» TEXTO DA PÁGINA:
--*--

A cena do funk em Minas Gerais começou a ganhar força com o funk “consciente”, com letras positivas e contrárias ao crime, mas nos últimos meses uma nova corrente passou a encantar os artistas do Estado. O chamado “funk ostentação”, nascido em São Paulo, que cada vez mais ganha adeptos em outras regiões do país.
 
São músicas que falam sobre Camaro e outros carros de alto luxo, ouro, tênis caros, mulheres belíssimas. Tudo que o dinheiro pode render para um artista – como Jay Z, Kanye West e outros grandes nomes do rap norte-americano já fazem há muito tempo. 
 
“Comecei fazendo funk consciente. Mas para pagar as minhas contas tinha dois caminhos para seguir: falar de sacanagem ou de ostentação. Como não gosto de palavrão nem de denegrir mulher, prefiro o funk ostentação”, conta MC Buru, um dos funkeiros mais respeitados de Belo Horizonte. 
 
O investimento no funk ostentação foi muito importante para a repercussão do trabalho de MC Buru. Seu clipe de “Olha Como É que Nós Tá” já teve quase 9 milhões de visualizações no YouTube. 
 
O vídeo tem vários carros de luxo e ícones da riqueza, mas Buru garante que não gastou nada. “Tudo ali foi emprestado pelos amigos. Mas para o meu próximo clipe estou investindo R$ 7 mil”, conta Buru, que consegue mais shows em São Paulo do que na capital mineira.
 
Produção
 
Para fazer um bom videoclipe não basta ter boa música ou amigos dispostos a emprestar artigos de luxo. É preciso contratar uma das produtoras especializadas na linguagem do funk ostentação.

--*--

» DADOS DISPONÍVEIS:
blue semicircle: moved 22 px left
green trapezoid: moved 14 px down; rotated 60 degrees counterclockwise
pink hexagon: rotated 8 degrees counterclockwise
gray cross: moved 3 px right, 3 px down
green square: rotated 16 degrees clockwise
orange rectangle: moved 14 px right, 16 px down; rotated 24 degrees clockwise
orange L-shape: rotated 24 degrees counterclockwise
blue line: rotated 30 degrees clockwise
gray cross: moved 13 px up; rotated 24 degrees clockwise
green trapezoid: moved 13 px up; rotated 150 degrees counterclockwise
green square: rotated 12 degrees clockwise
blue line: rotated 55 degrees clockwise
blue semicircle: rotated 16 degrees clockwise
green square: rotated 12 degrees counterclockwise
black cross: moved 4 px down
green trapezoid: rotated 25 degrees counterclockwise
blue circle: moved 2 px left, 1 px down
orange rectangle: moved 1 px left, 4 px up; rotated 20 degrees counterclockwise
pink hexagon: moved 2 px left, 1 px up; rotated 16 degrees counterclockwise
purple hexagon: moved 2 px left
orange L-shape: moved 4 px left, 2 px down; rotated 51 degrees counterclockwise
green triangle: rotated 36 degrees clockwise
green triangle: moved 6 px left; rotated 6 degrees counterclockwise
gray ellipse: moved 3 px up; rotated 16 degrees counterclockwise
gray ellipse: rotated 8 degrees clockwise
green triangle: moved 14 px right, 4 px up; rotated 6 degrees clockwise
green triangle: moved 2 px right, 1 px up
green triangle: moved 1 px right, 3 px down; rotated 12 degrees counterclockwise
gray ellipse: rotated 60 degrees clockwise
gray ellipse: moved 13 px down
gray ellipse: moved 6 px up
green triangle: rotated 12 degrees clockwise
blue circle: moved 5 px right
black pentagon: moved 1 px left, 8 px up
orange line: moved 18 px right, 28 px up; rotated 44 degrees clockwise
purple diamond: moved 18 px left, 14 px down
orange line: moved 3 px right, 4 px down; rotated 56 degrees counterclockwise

--*--

» TAREFA A: No texto sobre o funk ostentação em Minas Gerais, quanto MC Buru diz estar investindo no próximo clipe?
» TAREFA B: Continue o texto sobre o funk ostentação em Minas Gerais a partir da última frase apresentada.
A listagem não tem relação com o texto da página.

» RESULTADO DO EXERCÍCIO A: R$ 7 mil.

» RESULTADO DO EXERCÍCIO B:
 
Pedro Henrique Moreira, o Pedrão, já produziu mais de 270 clipes em sete anos de trabalho como produtor de vídeo – a maioria dedicada ao funk. Aprendeu a filmar com a ONG Associação Imagem Comunitária (AIC) e comprou a primeira câmera com o acerto de um emprego que tinha como office-boy.
 
Após o estouro nacional do clipe de “Rainha”, de MC Romeu, Pedrão passou a receber propostas de diversas partes do país.
 
Recentemente, o videomaker passou a ser referência na realização de clipes de funk ostentação. “No início, os próprios artistas conseguiam os carros e os figurantes. Agora eu mesmo passei a fazer a logística. Tenho contatos de agências de modelos, de carros de luxo, de aluguel de mansões”, diz. 
 
Segundo Pedrão, um vídeo custa de R$ 6 mil a R$ 15 mil. “Mas é um investimento com retorno rápido. Se o clipe bomba na internet, o artista recupera o investimento em um mês”, diz o videomaker, responsável pelo clipe “Luxúria”, da MC Byana, um dos primeiros sucessos nacionais do funk ostentação. O canal de vídeo da empresa possui mais de 46 milhões de views.